§ FRAGMENTO DEL TEXTO
+-------+

Chardonnay

También conocida como “Chardoney”, “Feinburgunder”, “Morillon”, “Pino Shardone” o “Pinot Chardonnay”, la Chardonnay es un tipo de uva originaria de Borgoña, una de las regiones vitícolas más importantes de toda Francia. Aunque hoy en día crece en prácticamente cualquier parte del mundo, desde Estados Unidos a Nueva Zelanda, pasando por España.

La Chardonnay es una de las variedades de uva más extendidas y populares internacionalmente, y actualmente es la que más se cultiva. Se estima que hay alrededor de 160.000 hectáreas de Chardonnay plantadas en todo el mundo, de las cuales alrededor de 50.000 se encuentran en Francia.

 

Características de la uva Chardonnay

Cepa de uva blanca, la Chardonnay es una de las más utilizadas para elaborar vino blanco. De maduración temprana, es una uva altamente resistente y versátil, adaptándose a la perfección a diferentes tipos de suelos y climas. De ahí que sea una de las uvas más cultivadas en todo el mundo.

Se caracteriza por tener una piel verde/amarillo pálido, lo que hace que los vinos Chardonnay presenten unos detalles verdosos a la vez que dorados.

El racimo es pequeño, con una compacidad media/elevada y un corto pedúnculo, así como las bayas, que por lo general son muy uniformes.

+-------+

§ PREGUNTAS A RESPONDER
1 - Resume en dos oraciones el texto sobre la uva Chardonnay.
2 - Continúa el texto sobre la uva Chardonnay a partir de su última oración.

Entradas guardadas
+-------+

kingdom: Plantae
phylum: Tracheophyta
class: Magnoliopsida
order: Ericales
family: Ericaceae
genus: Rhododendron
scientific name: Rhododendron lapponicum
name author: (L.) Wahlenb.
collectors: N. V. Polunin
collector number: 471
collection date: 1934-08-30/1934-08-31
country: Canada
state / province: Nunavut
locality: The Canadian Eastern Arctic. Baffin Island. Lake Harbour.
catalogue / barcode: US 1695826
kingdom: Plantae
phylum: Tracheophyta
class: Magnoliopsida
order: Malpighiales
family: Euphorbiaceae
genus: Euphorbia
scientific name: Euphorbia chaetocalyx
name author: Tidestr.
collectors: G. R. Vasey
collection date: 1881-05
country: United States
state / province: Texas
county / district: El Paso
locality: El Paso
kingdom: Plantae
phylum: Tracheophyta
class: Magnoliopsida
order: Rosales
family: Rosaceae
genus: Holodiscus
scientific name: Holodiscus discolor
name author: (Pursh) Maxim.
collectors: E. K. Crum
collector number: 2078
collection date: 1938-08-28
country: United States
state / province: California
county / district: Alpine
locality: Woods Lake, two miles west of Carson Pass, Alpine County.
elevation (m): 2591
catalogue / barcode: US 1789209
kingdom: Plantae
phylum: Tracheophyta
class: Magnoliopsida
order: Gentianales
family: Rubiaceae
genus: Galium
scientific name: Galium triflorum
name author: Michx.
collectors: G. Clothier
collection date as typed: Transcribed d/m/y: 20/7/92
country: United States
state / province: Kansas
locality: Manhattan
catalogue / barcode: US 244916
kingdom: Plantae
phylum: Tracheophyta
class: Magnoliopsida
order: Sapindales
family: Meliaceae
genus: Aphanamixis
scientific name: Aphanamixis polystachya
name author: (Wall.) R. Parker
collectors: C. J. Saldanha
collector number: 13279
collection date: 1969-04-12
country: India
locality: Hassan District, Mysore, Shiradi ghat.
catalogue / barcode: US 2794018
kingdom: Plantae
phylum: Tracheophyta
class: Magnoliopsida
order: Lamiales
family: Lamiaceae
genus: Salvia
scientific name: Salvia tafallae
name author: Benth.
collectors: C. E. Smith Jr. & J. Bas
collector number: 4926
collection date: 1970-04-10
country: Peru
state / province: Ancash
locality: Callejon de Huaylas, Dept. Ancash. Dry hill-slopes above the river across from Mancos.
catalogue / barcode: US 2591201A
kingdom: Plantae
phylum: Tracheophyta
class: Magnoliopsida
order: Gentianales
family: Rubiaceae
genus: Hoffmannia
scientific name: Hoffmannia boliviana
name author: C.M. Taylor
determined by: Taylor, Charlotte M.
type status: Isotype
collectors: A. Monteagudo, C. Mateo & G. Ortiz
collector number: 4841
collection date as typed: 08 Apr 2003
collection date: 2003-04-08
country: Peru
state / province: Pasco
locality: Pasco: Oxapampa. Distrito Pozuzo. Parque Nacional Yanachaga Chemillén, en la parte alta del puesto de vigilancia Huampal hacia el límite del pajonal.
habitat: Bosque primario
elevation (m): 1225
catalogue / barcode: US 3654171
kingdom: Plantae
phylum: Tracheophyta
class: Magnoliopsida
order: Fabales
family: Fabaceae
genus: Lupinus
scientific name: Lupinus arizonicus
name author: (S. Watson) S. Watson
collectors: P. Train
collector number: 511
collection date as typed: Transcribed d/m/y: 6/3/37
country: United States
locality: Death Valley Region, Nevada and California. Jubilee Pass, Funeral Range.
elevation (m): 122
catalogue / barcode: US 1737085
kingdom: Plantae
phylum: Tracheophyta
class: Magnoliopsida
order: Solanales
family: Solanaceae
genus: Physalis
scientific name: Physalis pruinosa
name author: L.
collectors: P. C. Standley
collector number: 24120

+-------+

§ RESPUESTAS ESCRITAS
1 - La Chardonnay es una uva blanca originaria de Borgoña que hoy crece en prácticamente cualquier parte del mundo y es la variedad que más se cultiva, con unas 160.000 hectáreas plantadas, de las cuales alrededor de 50.000 están en Francia. Es una uva de maduración temprana, resistente y versátil, de piel verde o amarillo pálido, con racimos pequeños y bayas por lo general muy uniformes.

2 -
A pesar de su resistencia, aunque no suelen afectarle los hongos de la madera, sí puede verse afectada por los cicadélidos, los ácaros y la polilla. Asimismo, aunque aguanta bien los inviernos fríos, es un tipo de uva sensible a las heladas.

 

Características del vino Chardonnay

Los vinos Chardonnay presentan aromas frutales con matices cítricos y tropicales, como la piña, la pera o el limón.

En boca son vinos no demasiado ácidos y bastante dulces, consiguiendo una excelente armonía con los matices afrutados.

Por sus características, la variedad Chardonnay sirve para elaborar vinos ricos, gruesos y espesos, perfectos para envejecer en botella. Así como vinos más frescos y ligeros, más jóvenes. La Chardonnay también es una de las uvas con las que se elabora el Champagne.

Los vinos Chardonnay son siempre blancos, con aspecto luminoso y elegante con detalles verdes y dorados debido a su juventud, en los que predomina el aroma afrutado.